A Chinese citizen was sentenced today to 38 months in prison and one year of supervised release on a federal money laundering conviction.
Kang Juntao, 25, of Hangzhou City, China, had previously pleaded guilty in U.S. District Court in Camden, New Jersey, to financing a nationwide ring of individuals who smuggled at least 1,500 protected turtles, valued at more than $2,250,000, from the United States to Hong Kong. The court also ordered Kang to pay a $10,000 fine, equaling the total assets he held in the United States.
From at least June 12, 2017, to Dec. 3, 2018, Kang recruited a network of poachers, shippers and middlemen to illegally obtain and export turtles. He sent money through U.S. banks, including one in New Jersey, to pay for the turtles and their shipments. He arranged for the turtles to be sold illegally in the Chinese pet market for thousands of dollars each.
Kang had never entered the United States, but the U.S. money laundering statute provides jurisdiction when someone outside of the country passes more than $10,000 through the U.S. financial system to promote specified unlawful activities, such as smuggling wildlife.
In furtherance of the United States’ request for provisional arrest with a view to extradition, the Royal Malaysia Police arrested Kang when he traveled to Kuala Lumpur on Jan. 23, 2019. Kang was extradited to the United States to stand trial in the District of New Jersey in December 2020 pursuant to the extradition treaty between the United States and Malaysian governments.
“The Department of Justice will vigorously prosecute those who finance and profit from illegal wildlife trafficking, even if they do so from abroad,” said Assistant Attorney General Todd Kim of the Justice Department’s Environment and Natural Resources Division.

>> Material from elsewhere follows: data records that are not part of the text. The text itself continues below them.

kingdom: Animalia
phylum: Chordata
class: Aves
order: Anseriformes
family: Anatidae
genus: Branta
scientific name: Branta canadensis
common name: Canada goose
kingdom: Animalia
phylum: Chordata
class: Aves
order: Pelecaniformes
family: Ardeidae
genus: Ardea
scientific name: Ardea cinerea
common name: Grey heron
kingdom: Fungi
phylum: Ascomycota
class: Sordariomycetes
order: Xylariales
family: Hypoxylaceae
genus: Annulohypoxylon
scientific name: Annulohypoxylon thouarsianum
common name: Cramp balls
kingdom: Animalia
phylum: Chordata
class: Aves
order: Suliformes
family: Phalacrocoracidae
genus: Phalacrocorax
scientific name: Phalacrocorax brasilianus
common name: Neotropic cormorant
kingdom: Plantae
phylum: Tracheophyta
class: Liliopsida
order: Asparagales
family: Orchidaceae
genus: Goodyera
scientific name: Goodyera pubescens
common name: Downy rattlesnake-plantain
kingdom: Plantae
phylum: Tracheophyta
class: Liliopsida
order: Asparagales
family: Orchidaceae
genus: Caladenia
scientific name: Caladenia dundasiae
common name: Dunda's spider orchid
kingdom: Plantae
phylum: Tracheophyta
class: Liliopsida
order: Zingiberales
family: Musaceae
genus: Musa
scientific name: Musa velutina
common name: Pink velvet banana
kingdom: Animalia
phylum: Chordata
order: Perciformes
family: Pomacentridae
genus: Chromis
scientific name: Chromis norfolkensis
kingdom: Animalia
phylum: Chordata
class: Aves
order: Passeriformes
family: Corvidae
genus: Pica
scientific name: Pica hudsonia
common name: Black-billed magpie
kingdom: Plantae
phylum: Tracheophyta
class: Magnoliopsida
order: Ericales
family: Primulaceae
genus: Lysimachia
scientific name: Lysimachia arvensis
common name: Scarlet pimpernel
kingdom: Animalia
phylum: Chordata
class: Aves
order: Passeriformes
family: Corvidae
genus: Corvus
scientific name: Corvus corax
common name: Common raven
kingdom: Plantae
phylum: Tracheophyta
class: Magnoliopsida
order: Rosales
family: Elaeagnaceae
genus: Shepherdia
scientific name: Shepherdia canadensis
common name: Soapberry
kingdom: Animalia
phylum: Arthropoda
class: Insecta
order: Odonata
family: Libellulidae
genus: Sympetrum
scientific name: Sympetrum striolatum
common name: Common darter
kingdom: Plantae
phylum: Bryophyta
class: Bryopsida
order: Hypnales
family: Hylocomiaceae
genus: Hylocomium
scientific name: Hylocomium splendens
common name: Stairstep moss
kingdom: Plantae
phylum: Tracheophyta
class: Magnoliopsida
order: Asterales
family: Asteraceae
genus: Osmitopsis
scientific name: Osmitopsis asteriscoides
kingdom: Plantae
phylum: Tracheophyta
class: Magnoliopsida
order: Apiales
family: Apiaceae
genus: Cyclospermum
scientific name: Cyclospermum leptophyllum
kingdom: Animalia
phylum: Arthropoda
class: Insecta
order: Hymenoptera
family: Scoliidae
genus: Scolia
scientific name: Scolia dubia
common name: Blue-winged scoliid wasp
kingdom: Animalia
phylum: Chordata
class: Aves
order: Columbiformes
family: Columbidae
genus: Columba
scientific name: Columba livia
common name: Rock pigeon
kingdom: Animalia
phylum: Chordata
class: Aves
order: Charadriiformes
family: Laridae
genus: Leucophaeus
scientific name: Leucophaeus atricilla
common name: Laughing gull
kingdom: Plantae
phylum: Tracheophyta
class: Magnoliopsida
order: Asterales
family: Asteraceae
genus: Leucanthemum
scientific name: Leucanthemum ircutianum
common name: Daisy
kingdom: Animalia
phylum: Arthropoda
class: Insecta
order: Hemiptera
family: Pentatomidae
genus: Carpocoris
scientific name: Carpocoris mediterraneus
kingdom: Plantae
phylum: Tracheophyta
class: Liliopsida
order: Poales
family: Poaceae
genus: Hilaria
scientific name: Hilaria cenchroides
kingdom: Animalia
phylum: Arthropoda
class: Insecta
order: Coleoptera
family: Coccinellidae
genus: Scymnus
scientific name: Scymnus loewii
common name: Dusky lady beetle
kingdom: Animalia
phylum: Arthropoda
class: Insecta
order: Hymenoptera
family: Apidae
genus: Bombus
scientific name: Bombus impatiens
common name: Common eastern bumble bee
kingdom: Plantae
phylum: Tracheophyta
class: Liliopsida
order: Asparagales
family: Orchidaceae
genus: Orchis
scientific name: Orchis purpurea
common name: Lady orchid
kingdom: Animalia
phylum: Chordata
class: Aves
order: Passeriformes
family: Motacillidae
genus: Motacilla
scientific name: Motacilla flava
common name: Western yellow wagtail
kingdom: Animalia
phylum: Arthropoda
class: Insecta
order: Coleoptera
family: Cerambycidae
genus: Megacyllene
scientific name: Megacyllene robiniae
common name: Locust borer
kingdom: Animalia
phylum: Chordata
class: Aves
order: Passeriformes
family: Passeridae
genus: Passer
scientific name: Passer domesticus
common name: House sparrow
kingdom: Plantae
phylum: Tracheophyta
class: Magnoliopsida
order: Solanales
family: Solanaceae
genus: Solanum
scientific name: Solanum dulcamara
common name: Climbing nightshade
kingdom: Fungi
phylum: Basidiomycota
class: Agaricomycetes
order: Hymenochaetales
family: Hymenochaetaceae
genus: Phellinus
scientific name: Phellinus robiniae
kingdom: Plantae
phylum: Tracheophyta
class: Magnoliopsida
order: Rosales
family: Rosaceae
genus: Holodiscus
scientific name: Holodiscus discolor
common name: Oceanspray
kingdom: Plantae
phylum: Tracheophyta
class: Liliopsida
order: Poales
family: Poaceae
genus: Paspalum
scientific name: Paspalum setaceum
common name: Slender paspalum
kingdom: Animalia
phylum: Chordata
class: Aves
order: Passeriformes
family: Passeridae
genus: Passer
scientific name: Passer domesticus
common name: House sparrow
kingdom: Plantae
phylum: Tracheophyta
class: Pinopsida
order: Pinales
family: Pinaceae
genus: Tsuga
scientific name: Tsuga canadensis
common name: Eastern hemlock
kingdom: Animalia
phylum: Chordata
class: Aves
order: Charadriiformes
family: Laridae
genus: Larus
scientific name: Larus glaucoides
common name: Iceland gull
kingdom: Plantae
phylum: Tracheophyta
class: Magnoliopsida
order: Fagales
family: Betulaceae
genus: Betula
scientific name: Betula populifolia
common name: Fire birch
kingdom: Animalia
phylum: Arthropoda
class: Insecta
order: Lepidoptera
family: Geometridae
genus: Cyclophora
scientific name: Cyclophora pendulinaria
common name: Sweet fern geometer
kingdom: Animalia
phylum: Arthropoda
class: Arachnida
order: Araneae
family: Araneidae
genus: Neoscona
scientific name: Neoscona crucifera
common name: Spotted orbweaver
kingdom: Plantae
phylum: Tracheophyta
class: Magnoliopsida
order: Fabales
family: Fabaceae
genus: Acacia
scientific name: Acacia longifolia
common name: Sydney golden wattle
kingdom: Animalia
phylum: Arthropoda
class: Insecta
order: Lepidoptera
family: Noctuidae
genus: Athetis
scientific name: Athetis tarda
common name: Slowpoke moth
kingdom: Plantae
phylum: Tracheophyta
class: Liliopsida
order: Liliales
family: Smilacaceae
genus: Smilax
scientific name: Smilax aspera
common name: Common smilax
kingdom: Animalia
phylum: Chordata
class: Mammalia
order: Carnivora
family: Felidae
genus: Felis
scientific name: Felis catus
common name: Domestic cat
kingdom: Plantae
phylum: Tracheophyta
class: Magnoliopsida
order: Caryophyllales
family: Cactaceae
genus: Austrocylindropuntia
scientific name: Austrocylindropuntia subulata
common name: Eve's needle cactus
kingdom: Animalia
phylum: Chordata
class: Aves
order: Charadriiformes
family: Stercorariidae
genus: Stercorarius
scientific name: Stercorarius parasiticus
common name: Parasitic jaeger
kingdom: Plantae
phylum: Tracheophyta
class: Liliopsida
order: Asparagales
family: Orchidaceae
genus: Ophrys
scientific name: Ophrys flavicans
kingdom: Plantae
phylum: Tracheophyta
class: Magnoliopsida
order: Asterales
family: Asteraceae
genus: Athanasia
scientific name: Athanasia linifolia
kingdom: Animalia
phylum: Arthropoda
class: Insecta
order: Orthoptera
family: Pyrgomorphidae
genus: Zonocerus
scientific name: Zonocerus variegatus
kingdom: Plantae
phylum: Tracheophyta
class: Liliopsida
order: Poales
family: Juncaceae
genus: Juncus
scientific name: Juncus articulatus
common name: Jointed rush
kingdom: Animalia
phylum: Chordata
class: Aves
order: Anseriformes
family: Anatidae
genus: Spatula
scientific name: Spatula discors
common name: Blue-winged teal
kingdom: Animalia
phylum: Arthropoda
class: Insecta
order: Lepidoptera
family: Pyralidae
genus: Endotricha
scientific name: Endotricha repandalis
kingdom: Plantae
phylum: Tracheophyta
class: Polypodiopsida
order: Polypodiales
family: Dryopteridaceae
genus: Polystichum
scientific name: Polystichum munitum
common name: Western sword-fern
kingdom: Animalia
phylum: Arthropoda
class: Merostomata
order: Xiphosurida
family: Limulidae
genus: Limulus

“The extradition of a foreign national who had never set foot on American soil for financing a turtle-trafficking ring in the U.S. sends an important message: those who exploit imperiled wildlife for profit will be brought to justice,” said Assistant Director Edward Grace for the U.S. Fish and Wildlife Service Office of Law Enforcement. “This investigation illustrates the global reach of the Service’s Office of Law Enforcement made possible by close coordination with partners, including the government of Malaysia, and our resolve to stop international wildlife trafficking from source to consumer.”
The United States, Malaysia, China and approximately 181 other countries are signatories to the Convention on International Trade in Endangered Species of Wild Fauna and Flora (CITES). CITES is an international treaty that restricts trade in species that may be threatened with extinction.
Kang trafficked in five turtle species protected by the treaty. The eastern box turtle (Terrapene carolina carolina), the Florida box turtle (Terrapene carolina bauri) and the Gulf Coast box turtle (Terrapene carolina major) are subspecies of the common box turtle (Terrapene carolina) and have been listed in CITES since 1995. The spotted turtle (Clemmys guttata) is a semi-aquatic turtle listed in CITES as of 2013. The wood turtle (Glyptemys insculpta) has been protected under CITES since 1992. The turtles are worth on average between $650 to $2,500 each in the Asian market. Female turtles with rare markings have been sold for as much as $20,000.
Kang sent money via PayPal, credit cards or bank transfers to the United States to purchase turtles from sellers advertising on social media or reptile trade websites. These suppliers then shipped the turtles to middlemen across five different states. The middlemen were typically Chinese citizens who entered the country on student visas. Kang paid and instructed these intermediaries to repackage the turtles in boxes with false labels for clandestine shipment to Hong Kong. The turtles were inhumanely bound with duct tape and placed in socks so as not to alert customs authorities. Neither Kang nor his associates declared the turtles to U.S. or Chinese customs or obtained the required CITES permits.